TEXTAUSZUG:
____

(Ankara) Die türkische Regierung veröffentlichte gestern, Sonntag, ein Gesetzesdekret, das die Rückgabe des 1936 beschlagnahmten Besitzes an die anerkannten religiösen Minderheiten vorsieht, das sind die orthodoxen Griechen, die orthodoxen Armenier, aber auch die Juden. Die Katholiken des lateinischen Ritus sind nicht betroffen, da sie nicht als religiöse Minderheit anerkannt sind.
Mit einem Paukenschlag entschied der türkische Ministerpräsidenten Tayip Erdogan die Rückgabe von Tausenden von Immobilien an die nicht-islamischen religiösen Stiftungen. Die Bekanntgabe erfolgte wenige Stunden vor dem Iftar, dem traditionellen Abendessen am Ende des Fastenmonats Ramadan, das der Vertreter der nicht-moslemischen religiösen Stiftungen, Lakis Vingas, zu Ehren Erdogans veranstaltete.
Die Rückgabe betrifft den nach der Zählung von 1936 enteigneten Besitz der religiösen Minderheiten, die von der Türkei durch die internationalen Verträge nach 1923 anerkannt wurden.
Wegen der Rückgabe mehrerer Besitzungen hatte sich der ökumenische Patriarch Bartholomäus I. an verschiedene europäische Institutionen gewandt.
Für Immobilien, die vom türkischen Staat in der Zwischenzeit an Dritte veräußert wurden, sieht das Dekret eine Ausgleichszahlung an die religiöse Minderheit vor, die ursprünglich deren Besitzer war.
Christen und Juden sind nun aufgefordert, innerhalb von zwölf Monaten die entsprechenden Dokumente vorzulegen, die sie als Besitzer ausweist.

____

DATENZEILEN:

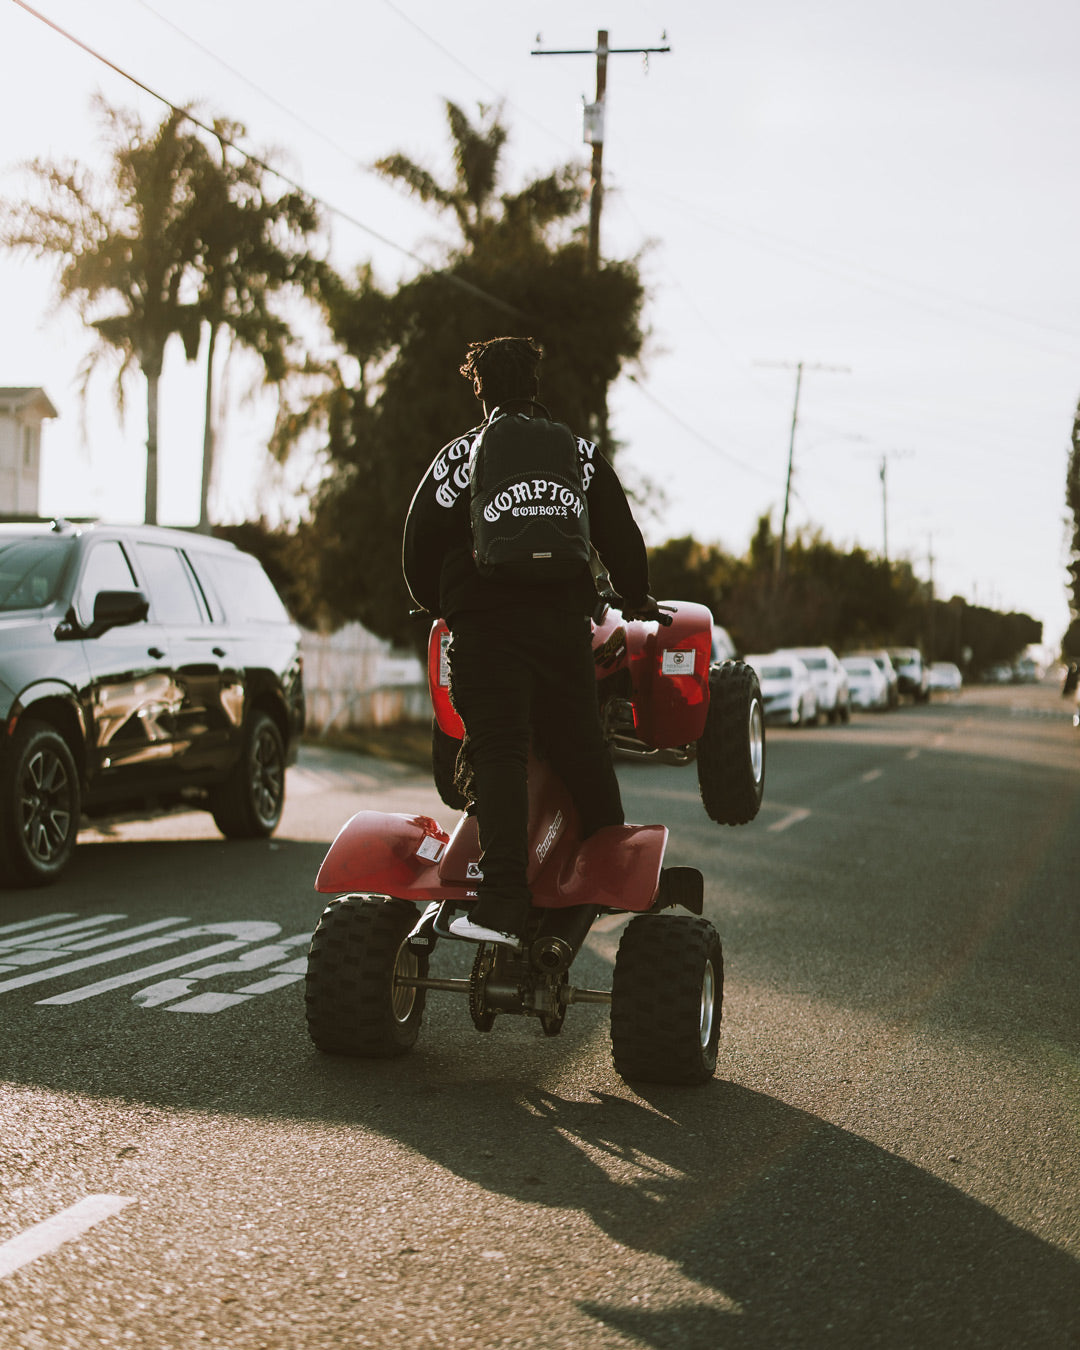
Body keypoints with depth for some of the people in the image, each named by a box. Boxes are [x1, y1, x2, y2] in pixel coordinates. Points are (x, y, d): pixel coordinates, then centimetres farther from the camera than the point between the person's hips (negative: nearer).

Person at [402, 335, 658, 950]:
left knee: (498, 753, -10)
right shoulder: (581, 454, 14)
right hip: (563, 621, 3)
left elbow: (419, 547, 8)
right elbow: (621, 536, 15)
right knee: (584, 749, 14)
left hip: (483, 623, -2)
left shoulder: (457, 456, 8)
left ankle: (504, 903, -22)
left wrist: (440, 605, 27)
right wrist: (638, 598, 33)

____

AUFGABEN:
A – Übertragen Sie aus dem Textauszug über die Rückgabe des Minderheitenbesitzes wortgetreu den Abschnitt, der mit „(Ankara) Die türkische“ beginnt und mit „Ehren Erdogans veranstaltete.“ endet.
B – Führen Sie sämtliche Personen auf, die der Textauszug über die Rückgabe des Minderheitenbesitzes namentlich erwähnt.

ERGEBNISSE JE AUFGABE:
A –
(Ankara) Die türkische Regierung veröffentlichte gestern, Sonntag, ein Gesetzesdekret, das die Rückgabe des 1936 beschlagnahmten Besitzes an die anerkannten religiösen Minderheiten vorsieht, das sind die orthodoxen Griechen, die orthodoxen Armenier, aber auch die Juden. Die Katholiken des lateinischen Ritus sind nicht betroffen, da sie nicht als religiöse Minderheit anerkannt sind.
Mit einem Paukenschlag entschied der türkische Ministerpräsidenten Tayip Erdogan die Rückgabe von Tausenden von Immobilien an die nicht-islamischen religiösen Stiftungen. Die Bekanntgabe erfolgte wenige Stunden vor dem Iftar, dem traditionellen Abendessen am Ende des Fastenmonats Ramadan, das der Vertreter der nicht-moslemischen religiösen Stiftungen, Lakis Vingas, zu Ehren Erdogans veranstaltete.

B –
- Tayip Erdogan
- Lakis Vingas
- Bartholomäus I.